Home inventory fell in 21 out of 50 of the largest metropolitan cities last month, according to a report from Realtor.com. San Jose, California saw the steepest decline with 35% fewer active listings in May compared to the same month last year. That was followed by Sacramento, California with 27% fewer listings compared to May 2022, and Hartford, Connecticut with 26% fewer listings.
But while the home inventory has continued to fall off in certain areas, supply has surged in other pockets of the US, mainly in the South.
Active listings in the region jumped 54% in May compared to last year, though the overall housing supply is still 41% lower than it was before the pandemic.

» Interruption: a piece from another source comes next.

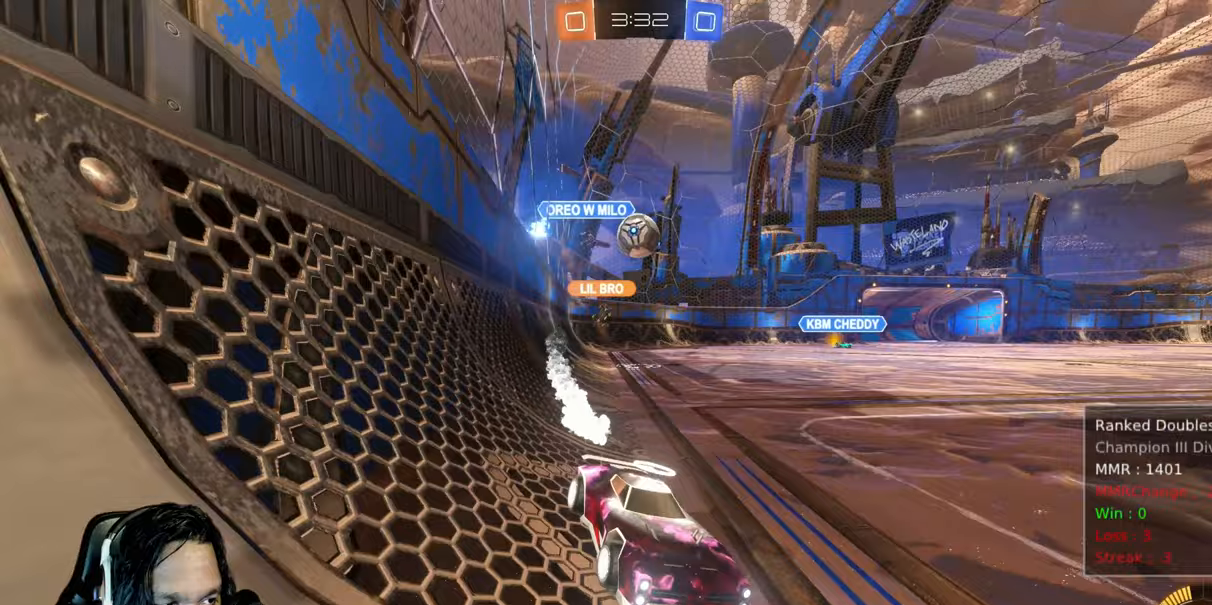
{"buttons": ["R2"], "left_stick": "center", "right_stick": "center"}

Nashville, Tennessee led the wave of new inventory that has hit the Southern housing market, with listings growing 124% over last year. Listings in Austin, Texas grew 113%, while listings in San Antonio, Texas grew 93%, the report said.
The divide has been largely created by high mortgage rates, which have spurred housing activity in more affordable areas of the US.
In more expensive metropolitan areas, high borrowing costs have sidelined many prospective home buyers, causing demand and home prices to fall. Meanwhile, falling home prices at high rates have discouraged existing homeowners from putting their properties up for sale, leading inventory to dry up.
But the dynamics are different in the South, where properties are relatively more affordable, according to Bankrate. That has buyers more willing to enter the housing market, which has propped up home prices and offered sellers more incentive to list their homes.
The result is a more active housing market in the Southeast US, which contains 18 of the 20 hottest housing markets, according to Bankrate’s Housing Heat Index.
But while the Southern housing market is benefitting from higher affordability, it’s uncertain when affordability will improve in the broader US market, with the average rate on the 30-year fixed mortgage hovering above 7%. Prices are unlikely to fall overall until mortgage rates pull back, Redfin’s deputy chief economist Taylor Marr told Insider, though his estimated rates would only ease to around 6% by the end of the year.